If your organization doesn’t have a comprehensive succession plan in place, it’s walking a tightrope without a safety net. The problem is organizations fall – and fail – all the time and suffer the bumps, bruises and worse awaiting at the bottom.
Too many organizations fail to prepare at all for turnover at the top. That’s one reason we’ve written our book, When Leaders Leave: A New Perspective on Leadership Change. Perhaps as often, what exists is an emergency succession plan. This reactive plan spells out how an organization will continue operations in the event of an unplanned absence or sudden departure of the chief executive or a key manager.
What’s more rare, but even more essential for the long-term health of the organization, is a comprehensive succession plan. Instead of reacting to a one-time crisis, the comprehensive succession plan lays out a process for mapping the landscape, preparing for contingencies and minimizing risks threatening the organization.

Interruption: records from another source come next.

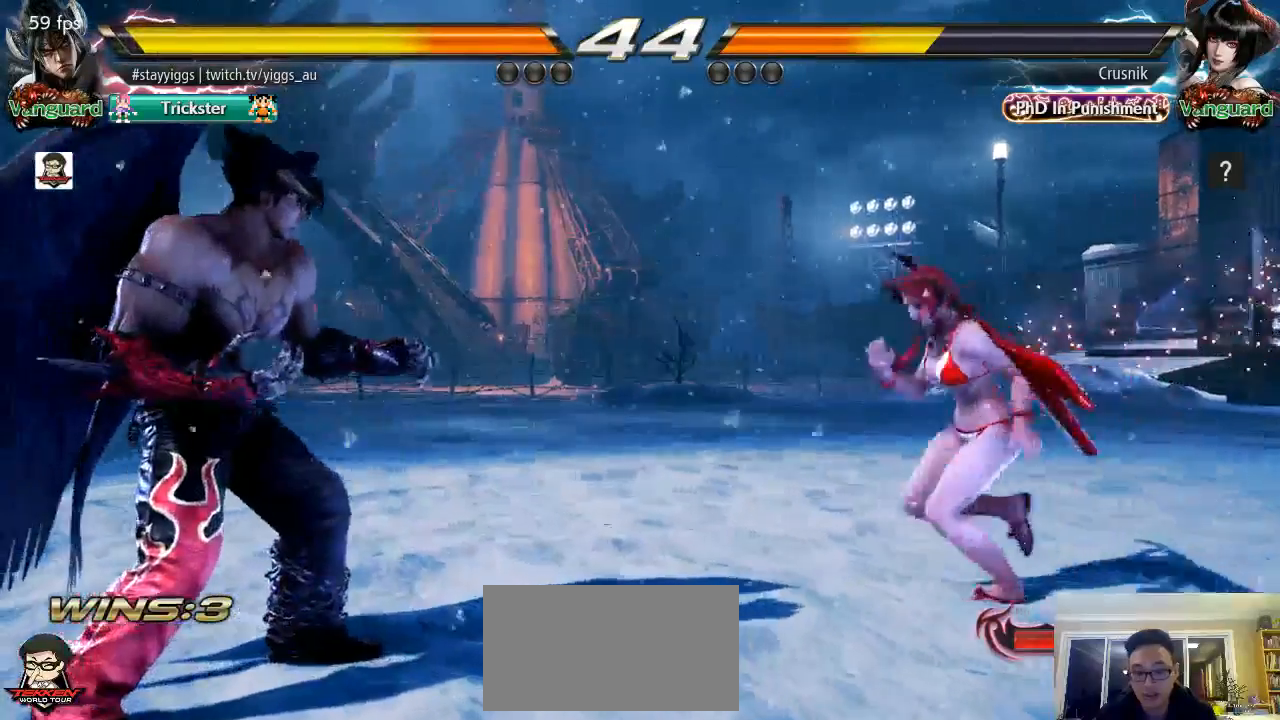
Gameplay with a controller (arcade stick); each line is a JSON object with the inputs held at the frame after it (dt_ms = milliseconds from this image to that frame). "events" lists button and stick changes between this image and that frame as [ms after this image, input, new state], when the widget could be followed in between. Not read: L3 R3 SELECT START.
{"dt_ms": 500, "buttons": [], "left_stick": "center", "events": [[200, "CIRCLE", "down"], [200, "left_stick", "up-right"], [367, "CIRCLE", "up"], [433, "left_stick", "center"]]}
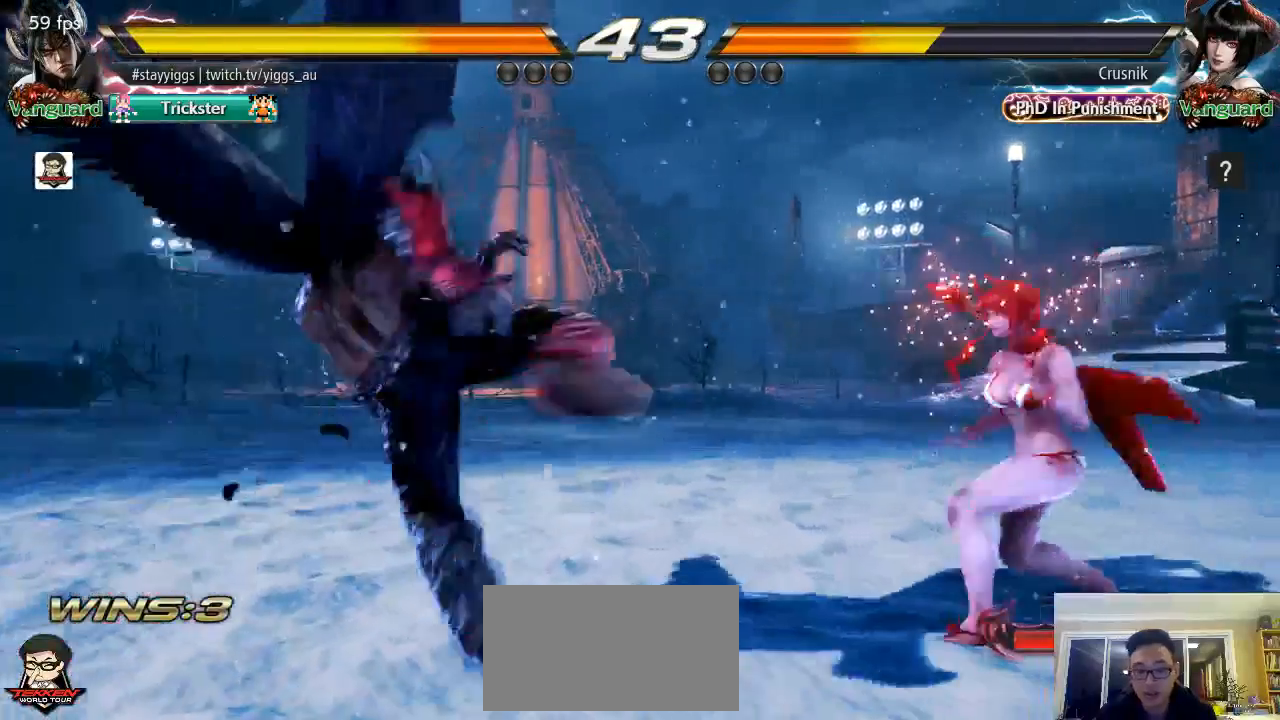
{"dt_ms": 500, "buttons": [], "left_stick": "center", "events": []}
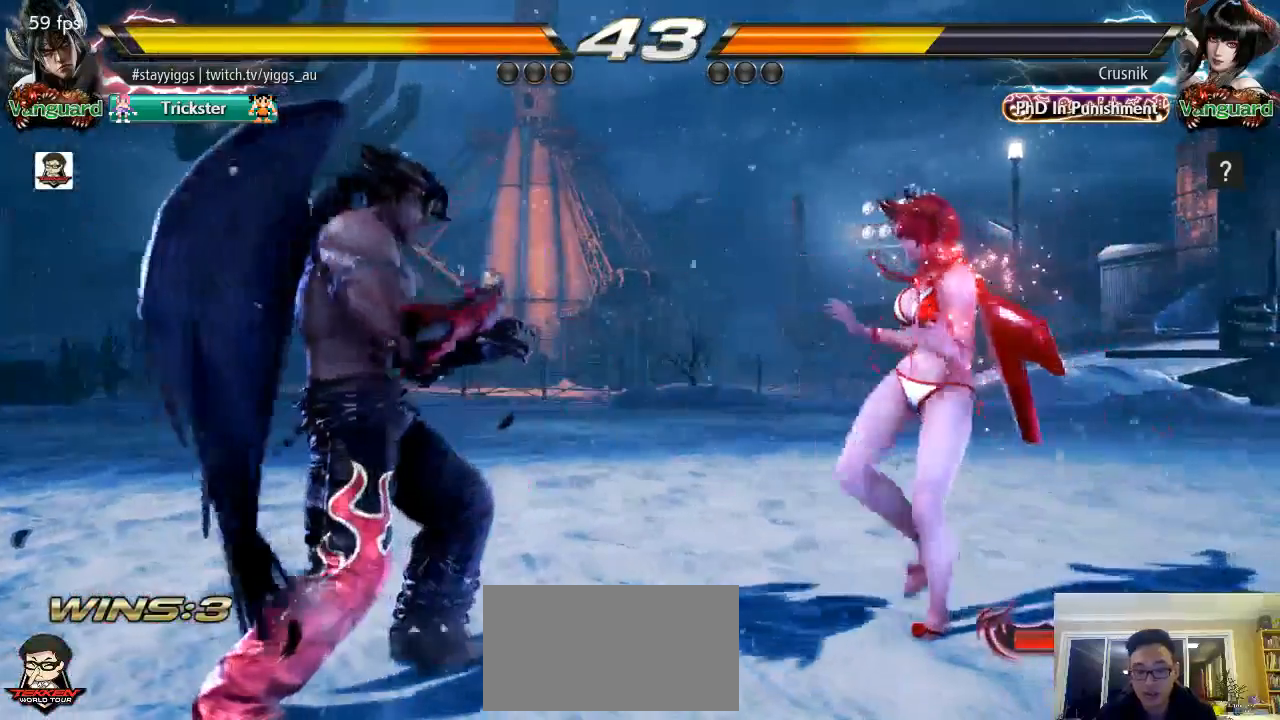
{"dt_ms": 500, "buttons": [], "left_stick": "center", "events": [[200, "left_stick", "right"], [300, "left_stick", "center"]]}
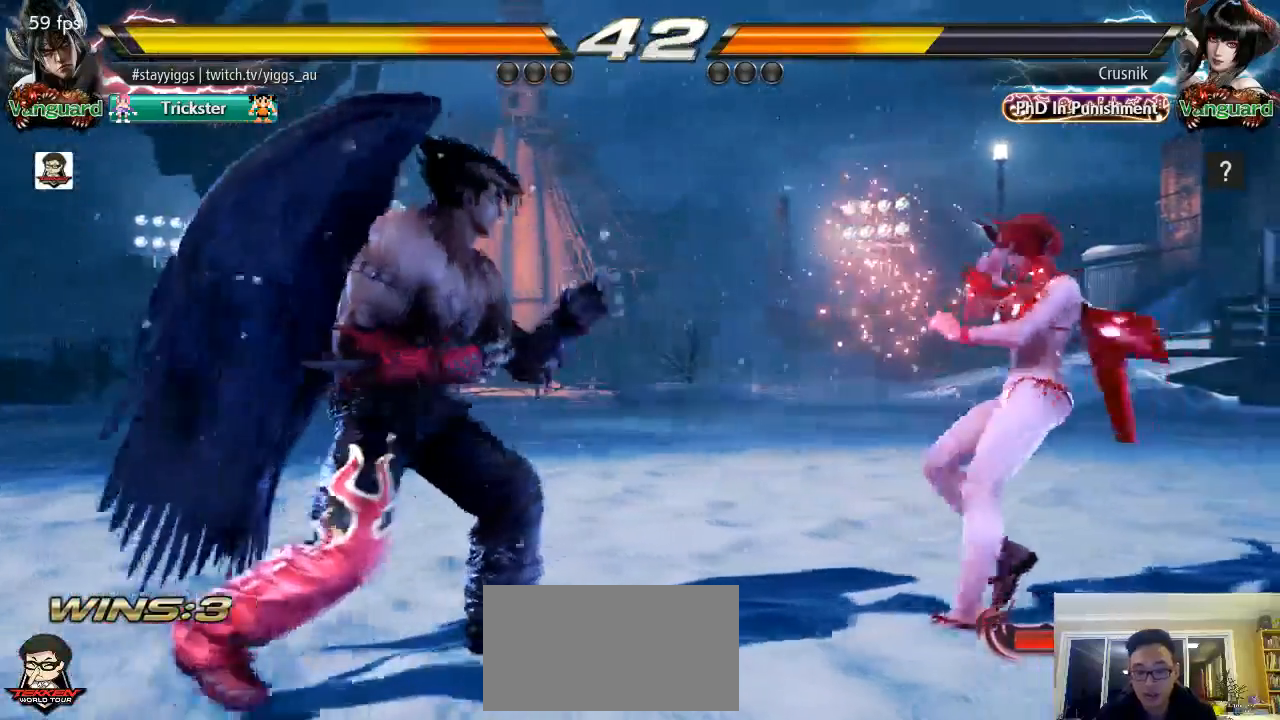
{"dt_ms": 1000, "buttons": [], "left_stick": "left"}
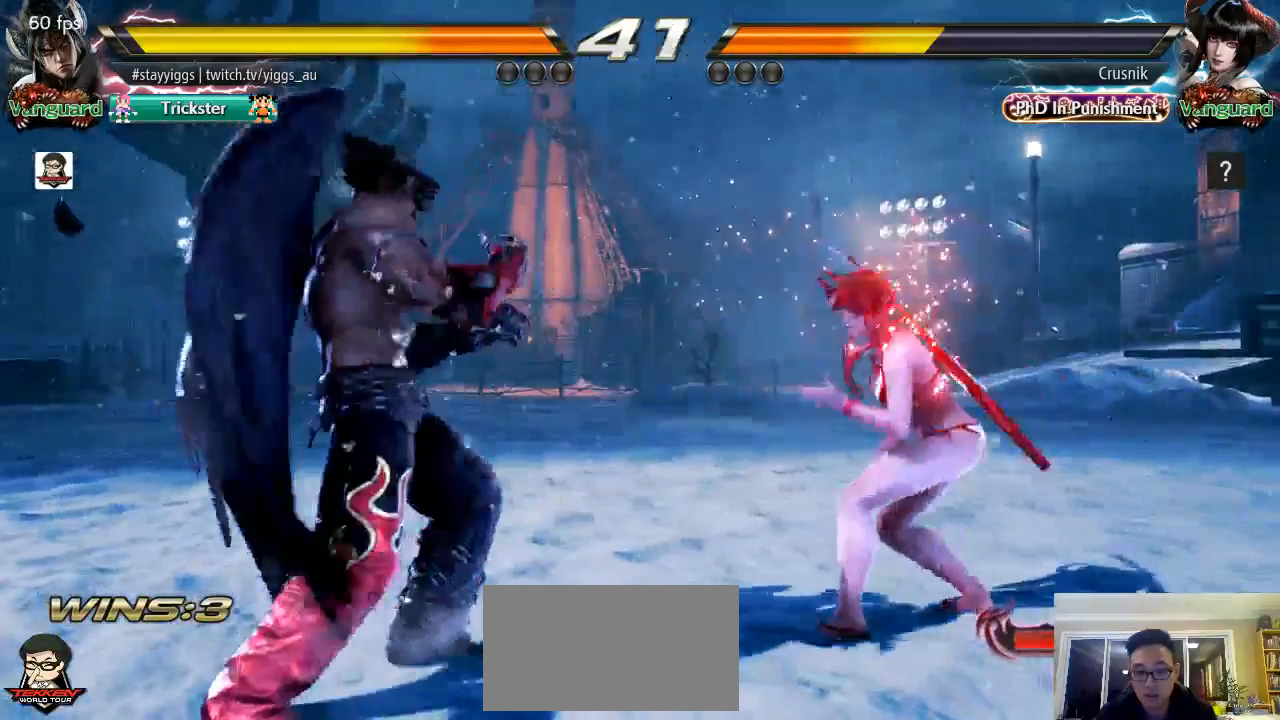
{"dt_ms": 500, "buttons": [], "left_stick": "left", "events": [[33, "left_stick", "center"], [133, "left_stick", "left"], [400, "left_stick", "center"], [467, "left_stick", "left"]]}
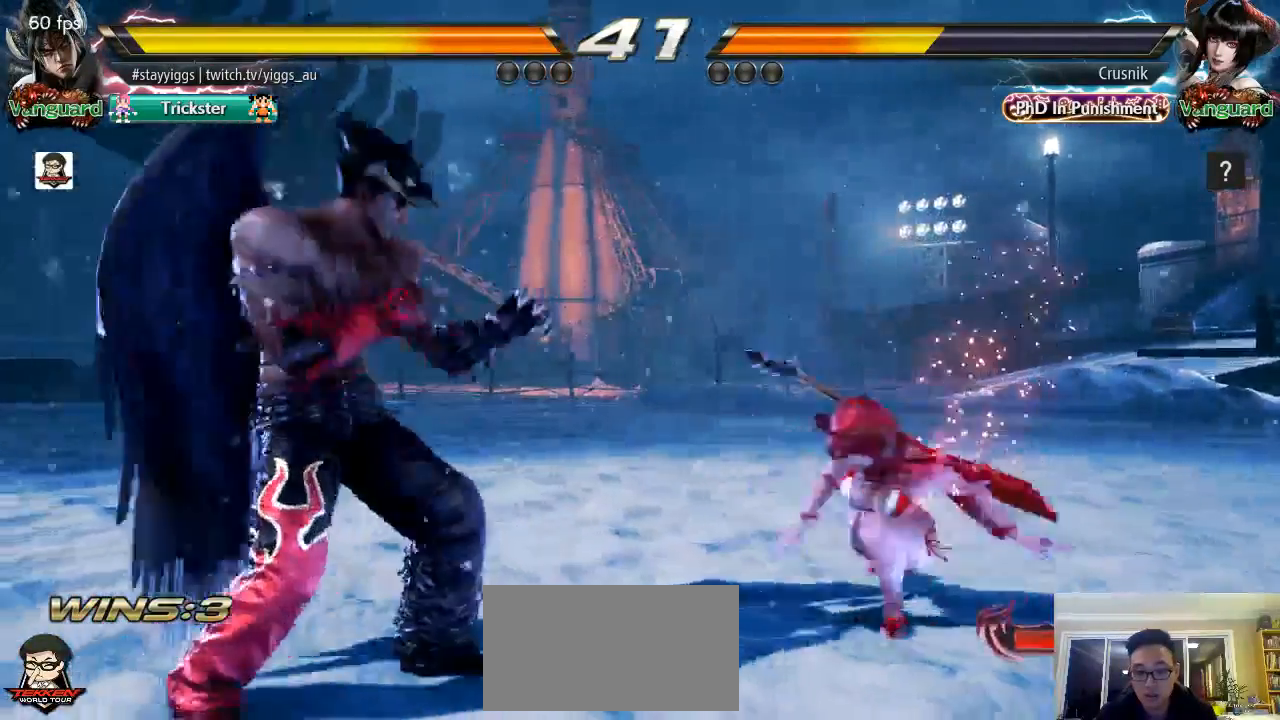
{"dt_ms": 500, "buttons": [], "left_stick": "right", "events": [[200, "left_stick", "center"], [267, "left_stick", "right"], [333, "left_stick", "center"], [400, "left_stick", "right"]]}
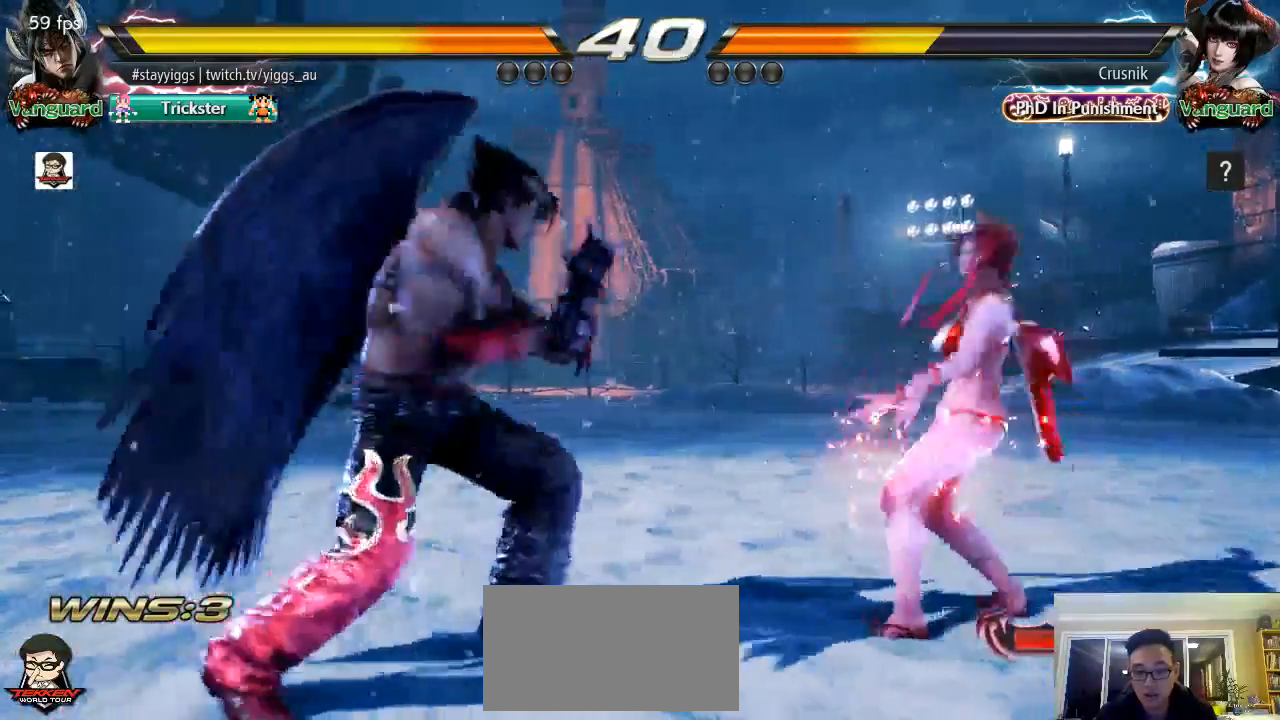
{"dt_ms": 500, "buttons": [], "left_stick": "center", "events": [[50, "TRIANGLE", "down"], [167, "left_stick", "center"], [200, "TRIANGLE", "up"]]}
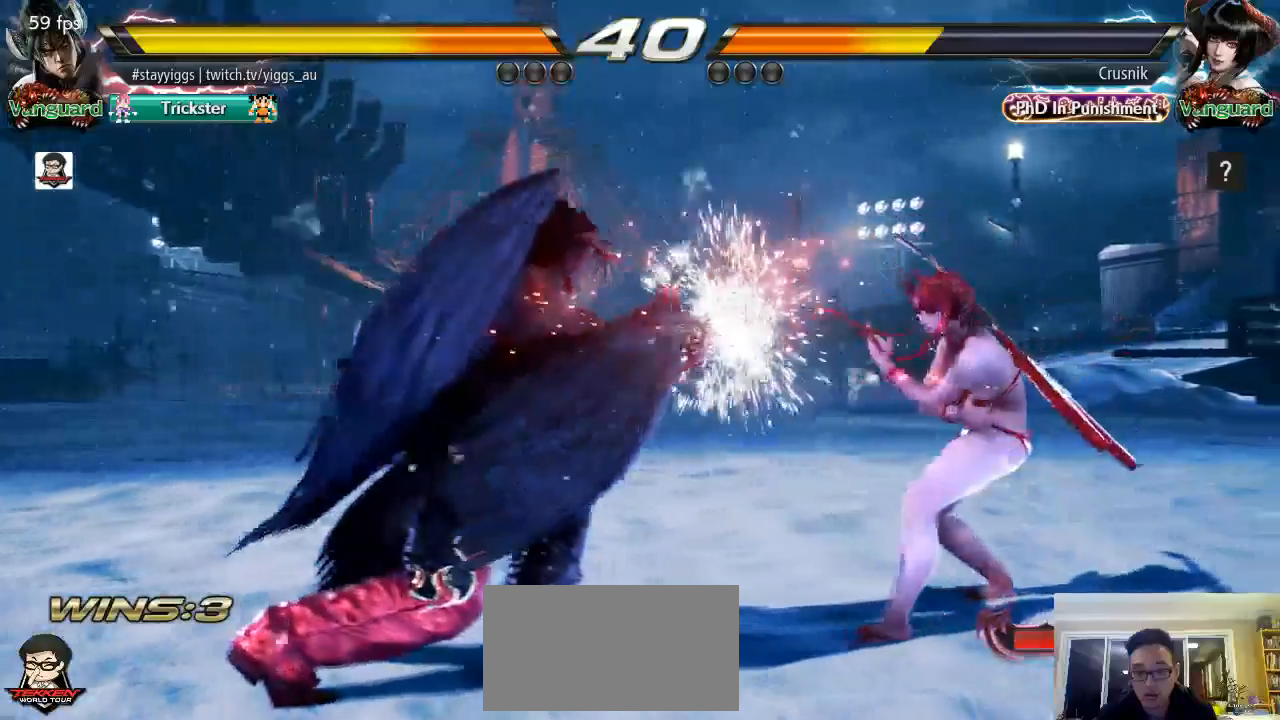
{"dt_ms": 500, "buttons": [], "left_stick": "center", "events": [[367, "left_stick", "left"], [467, "left_stick", "center"]]}
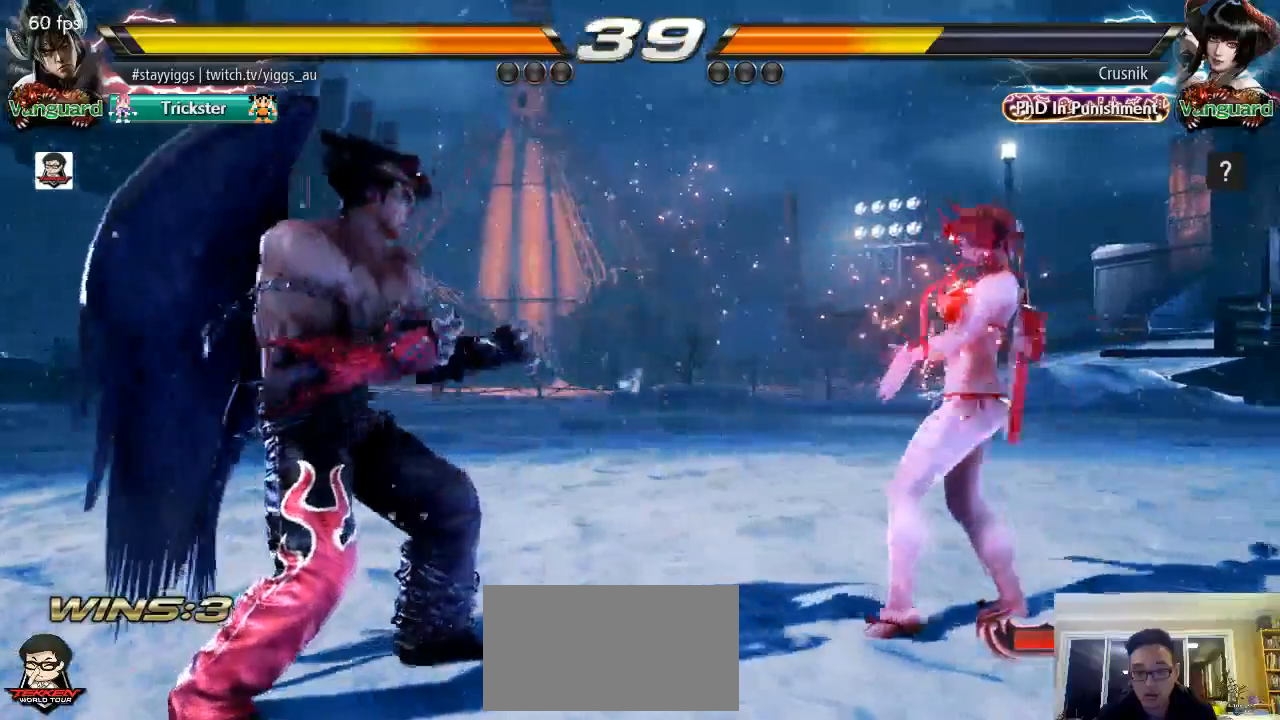
{"dt_ms": 500, "buttons": [], "left_stick": "center", "events": [[67, "left_stick", "left"], [200, "left_stick", "down-left"], [367, "left_stick", "left"], [500, "left_stick", "center"]]}
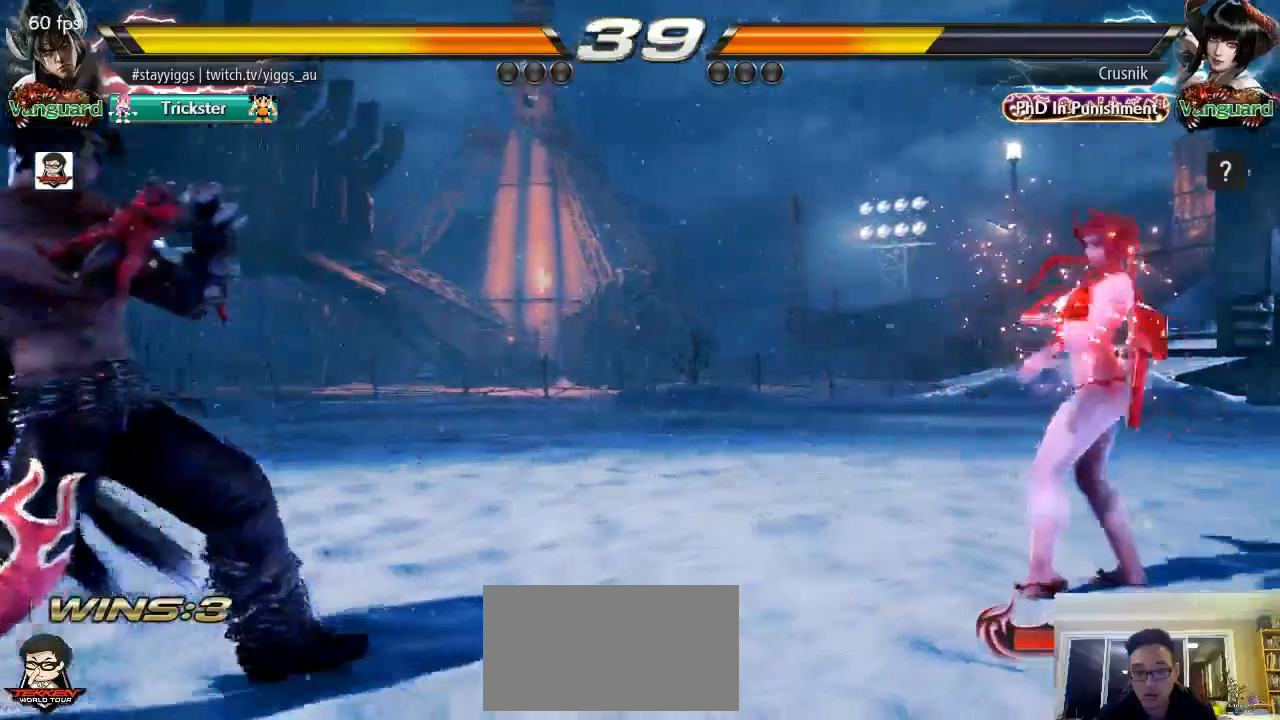
{"dt_ms": 500, "buttons": [], "left_stick": "right"}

We cover this comprehensively in a chapter in “When Leaders Leave” titled “Plan for Success. Plan for Succession.”
Whenever a nonprofit’s leadership team and/or board of directors is discussing strategic planning, succession planning should also be on the agenda. It’s not the easiest subject matter to broach, and it is much easier to do when the board and chief executive have built up a relationship of trust and pro-active cooperation. But all that hard work will be rewarded in a stronger organization able to withstand the challenges presented by leadership transition.
But just as most people would want a safety net below them when they’re attempting a high-wire walk, so too should nonprofit organizations protect themselves by adopting and implementing a comprehensive succession plan.